The Daily Gamecock

North Korean threats just repeat of past

Crippled country not equipped for warfare

With North Korea cutting communications with South Korea, ending the armistice with the United States and threatening to attack both nations, war seems more likely than ever. Often these days, pundits claim North Korea is an irrational actor and will not hesitate to use nuclear weapons as soon as it obtains them. But while it’s easy to deem your enemy insane, this doesn’t seem to be the case. To have dominated North Korea for so many decades, the Kim family must be incredibly intelligent and strategic. Taking a closer look, one can see the current confrontation is just one part of a larger strategy that’s been in play for at least 20 years.

Since the early 1990s, North Korea has followed a somewhat predictable pattern. Every few years it provokes countries in the south and the west to secure aid it needs to support its failing economy and especially its military. In 1993 North Korea threatened to leave the Nuclear Non-Proliferation Treaty and received aid from several nations to encourage them not to do so. It has used this method to achieve aid several times since then.

North Korea also uses threats to gain international recognition. When it conducted a missile test in 1998, it received its first official diplomatic meeting with South Korea and diplomatic recognition from several countries in exchange for backing down.

These provocations are essential to North Korea. Without them, the country would just be a nation of about 24 million extremely poor people who live under a brutal dictatorship. By achieving recognition from the world through aid and diplomacy, North Korea appears to be a legitimate state and the Kim family appears powerful.

This provocation, like those that have come before, has very clear goals. The Korean War ended with an armistice between the United States and North Korea. An armistice is meant to act as a ceasefire until a formal peace can be signed. No formal peace was ever achieved. Thus, by declaring it is ending the armistice, North Korea is hoping to render it void and replace it with a formal peace. Ideally for North Korea, this peace would eventually bring with it diplomatic recognition from the United States. If the North is recognized as a state by the U.S., the chances for reunification with the South would become even smaller, further securing the Kim family’s’ power.
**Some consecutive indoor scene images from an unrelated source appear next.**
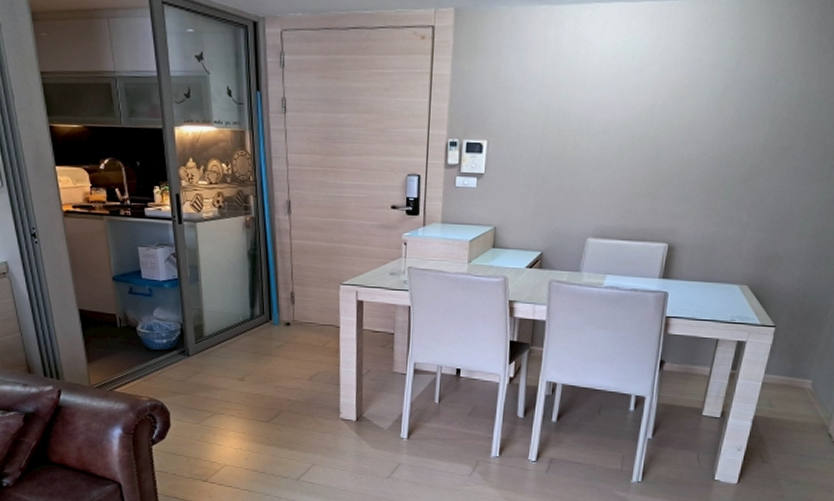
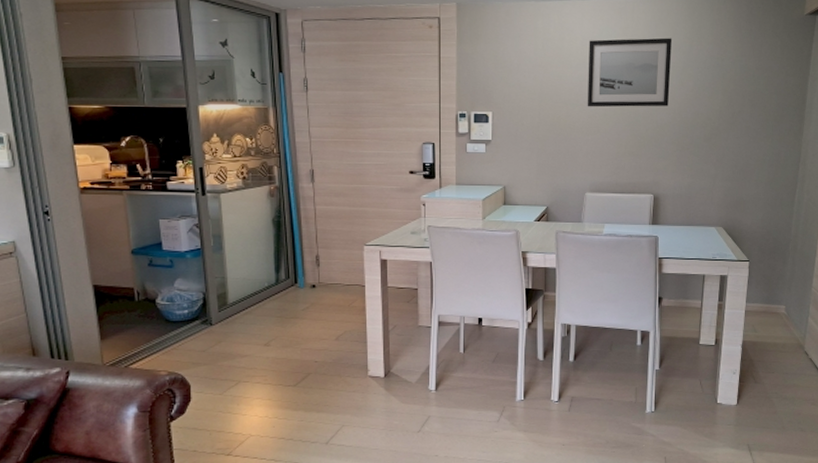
wall art: none [599,51,715,139] -> present [587,37,673,107]

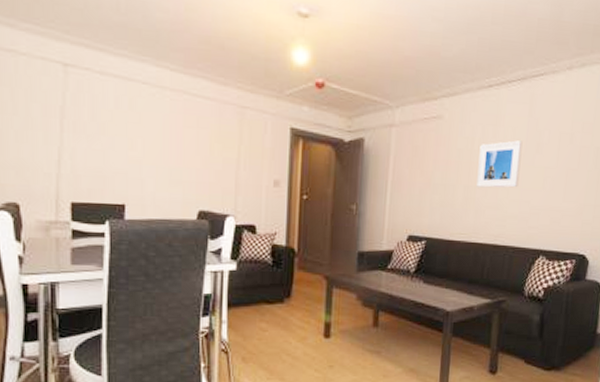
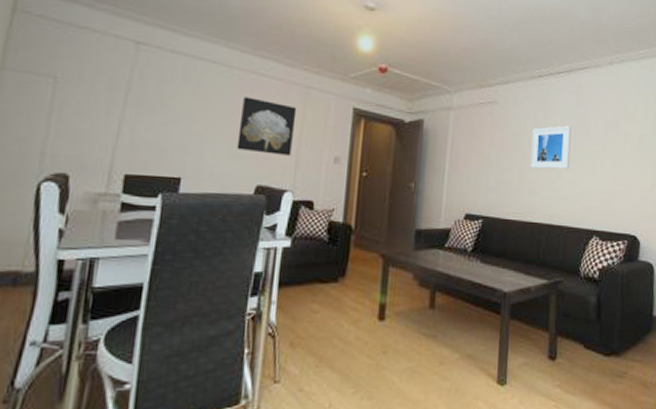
wall art: none [176,119,233,180] -> present [236,97,297,156]

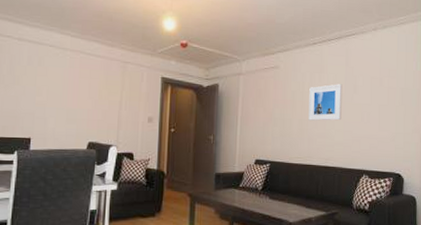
wall art: present [236,97,297,156] -> none [72,72,117,118]

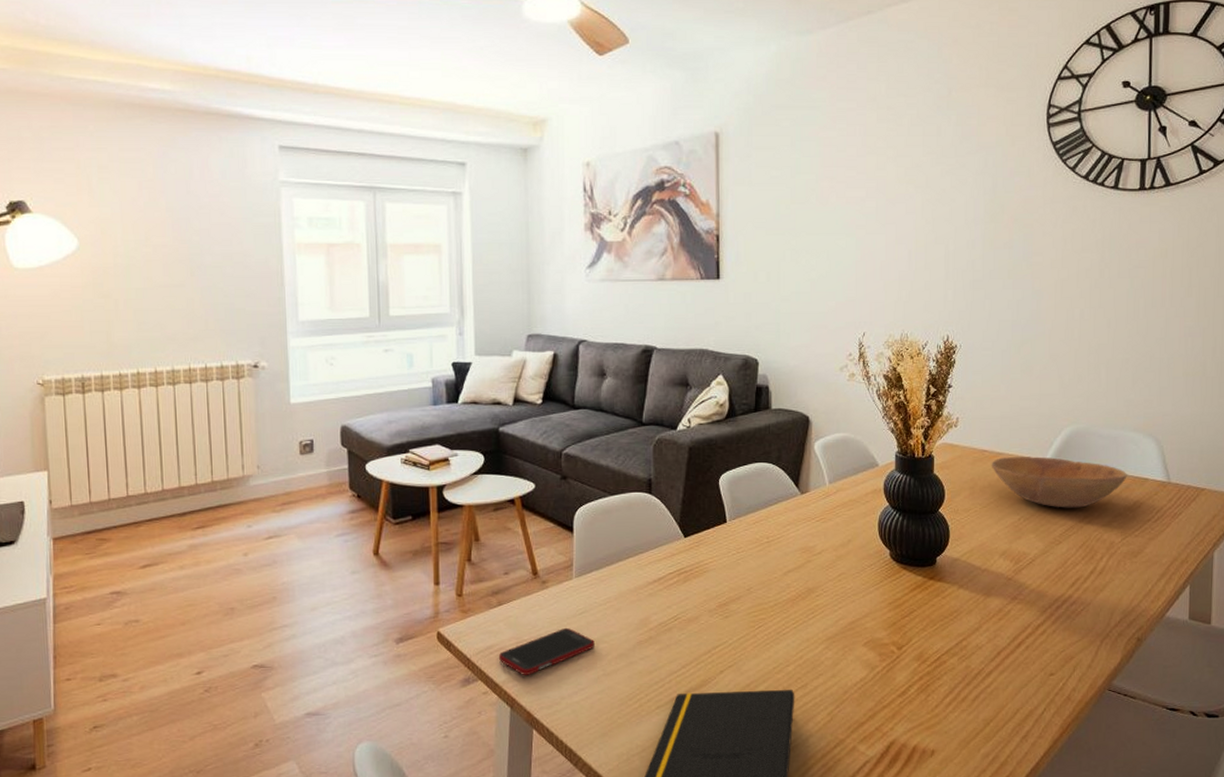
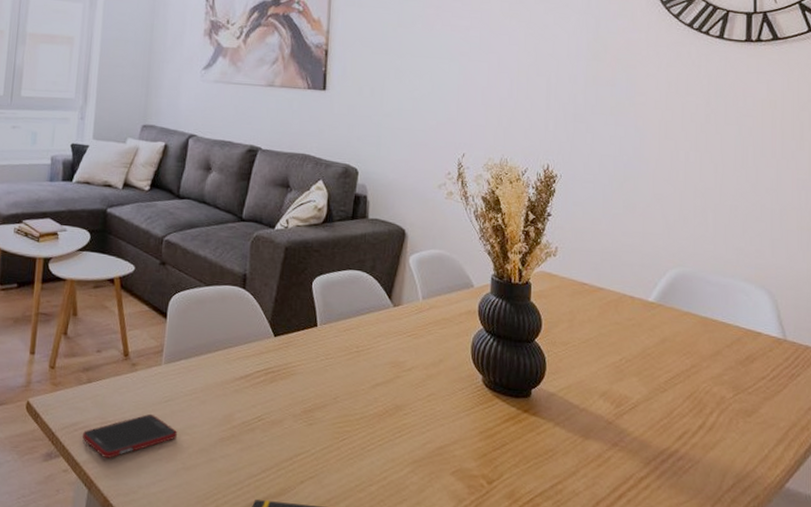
bowl: present [991,457,1127,508] -> none [591,293,738,356]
North Korea will continue to attempt to push the limits of violence to achieve aid and recognition, while always trying to avoid war. If it does accidentally trigger a full-scale war, it will be finished, as war would likely lead to the reunification of Korea or at least the complete obliteration of the North’s military. For now though, we can all sleep easy knowing North Korea won’t be launching intercontinental ballistic missiles at California.